Valérie Messika, creative director and founder of dynamic diamond jewellery house Messika, uses new “skinny” technology to create a slender but strong and flexible metal structure for her cage-like curved Amazone choker (from £20,000), an ultra-modern take on the classic dog collar (price on request). She is delighted at the resurgence of the choker. “I have a special love for chokers as they accentuate a woman’s neckline and shoulders, and make a real statement with an off-the-shoulder dress. Our skinny technology adds a level of comfort and lightness not usually associated with chokers, ensuring our necklaces hug the contour of the neck.”
A cage-like or net design is emerging as a strong design direction elsewhere. In her couture collection, Lebanese jeweller Gaelle Khouri weaves a delicate cobweb-like choker (£4,069) from a mix of gold and silver, the trellis traced in white diamonds. She uses new technology too, to keep her dramatic, tribal-tinged Centipede choker (£3,310) in place. Its blue and green enamel-set fringes, on either side of a tsavorite and blue sapphire-set spine, are held around the neck by fine, almost transparent wires. For Brazilian jeweller Ara Vartanian – arriving in London with a Bruton Place boutique in May – architectural composition and anatomical comfort are prime considerations in the design and crafting of a choker, one of his favourite forms of necklace. “I see it as a challenge in the sense that it is very easy to fall into extravagance when creating a necklace around a gemstone. I am always focused on the strong balance between comfort and the anatomy of the neckline to create a piece that fits delicately and perfectly.” He has made a speciality of the single torque-like open collar (price on request), its ends set with dramatic gemstones, tourmalines, emeralds or rubellites.

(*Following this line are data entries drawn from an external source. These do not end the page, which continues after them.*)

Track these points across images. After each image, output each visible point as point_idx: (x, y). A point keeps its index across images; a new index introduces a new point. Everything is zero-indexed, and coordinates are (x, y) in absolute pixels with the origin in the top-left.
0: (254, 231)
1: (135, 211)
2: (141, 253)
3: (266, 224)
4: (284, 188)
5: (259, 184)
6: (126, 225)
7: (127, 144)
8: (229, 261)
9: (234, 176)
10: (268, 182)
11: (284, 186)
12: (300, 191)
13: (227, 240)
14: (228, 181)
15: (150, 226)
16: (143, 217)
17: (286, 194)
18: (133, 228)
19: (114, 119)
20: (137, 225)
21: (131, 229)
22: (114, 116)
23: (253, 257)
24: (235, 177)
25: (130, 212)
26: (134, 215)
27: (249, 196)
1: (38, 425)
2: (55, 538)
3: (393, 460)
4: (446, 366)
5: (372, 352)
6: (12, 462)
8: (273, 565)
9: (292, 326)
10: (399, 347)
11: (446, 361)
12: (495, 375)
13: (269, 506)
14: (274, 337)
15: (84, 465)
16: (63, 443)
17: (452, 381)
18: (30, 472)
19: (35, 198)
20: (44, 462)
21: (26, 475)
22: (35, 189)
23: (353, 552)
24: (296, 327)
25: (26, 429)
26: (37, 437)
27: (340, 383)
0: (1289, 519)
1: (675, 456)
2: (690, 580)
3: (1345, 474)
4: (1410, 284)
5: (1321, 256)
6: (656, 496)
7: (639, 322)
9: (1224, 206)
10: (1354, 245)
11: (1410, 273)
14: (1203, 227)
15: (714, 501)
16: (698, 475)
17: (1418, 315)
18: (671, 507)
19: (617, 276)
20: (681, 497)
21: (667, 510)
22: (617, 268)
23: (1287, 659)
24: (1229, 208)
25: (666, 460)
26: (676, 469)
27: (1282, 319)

Just after last autumn’s spring/summer 2016 fashion weeks, as I was pondering the choker as jewel of the moment, I found myself sitting in the New York loft workshop and living space of artist-goldsmith and jeweller Daniel Brush. He asked his wife Olivia to show me his latest work. She pulled out a long shallow drawer that was full of chokers (price on request). Many were gleaming stainless-steel collars, slender curled bands of tough, sharp-edged metal, made soft as silk, each different, hand-engraved, like moiré or with geometric patterns, waves, clouds or wood markings; others were aggressively studded or hung with a pendant; others still were made of black moiré threaded with diamond squiggles of wondrous spontaneity and finesse – Brush’s celebrated diamond-set “loose threads”. The chokers, as Brush explained, were adjustable, fastened with a magnet that is specially made for him to high standards of strength and efficacy. It turned out that chokers have been one of Brush’s obsessive projects over the past year or so, prompted, he told me, by a friend who had turned down an antique choker she’d wanted because it didn’t fit. It started him thinking about the neck as jewel canvas and he thrilled to the challenge, both practical and artistic, of modernising the choker, its roles and associations, the way it looks and feels. An incurable romantic, Brush “loved the look of a choker on a beautiful neck” but wanted to make it youthful, light-filled and relevant to a modern audience. So, the idea of the 21st-century choker – feminine, provocative, tough, mechanical – clicked into place. Working entirely alone in his loft, Brush has caught the mood of the moment, his artistry tapping into fashion. For him, as for contemporary designer-jewellers, the necklace is most definitely going up in the world.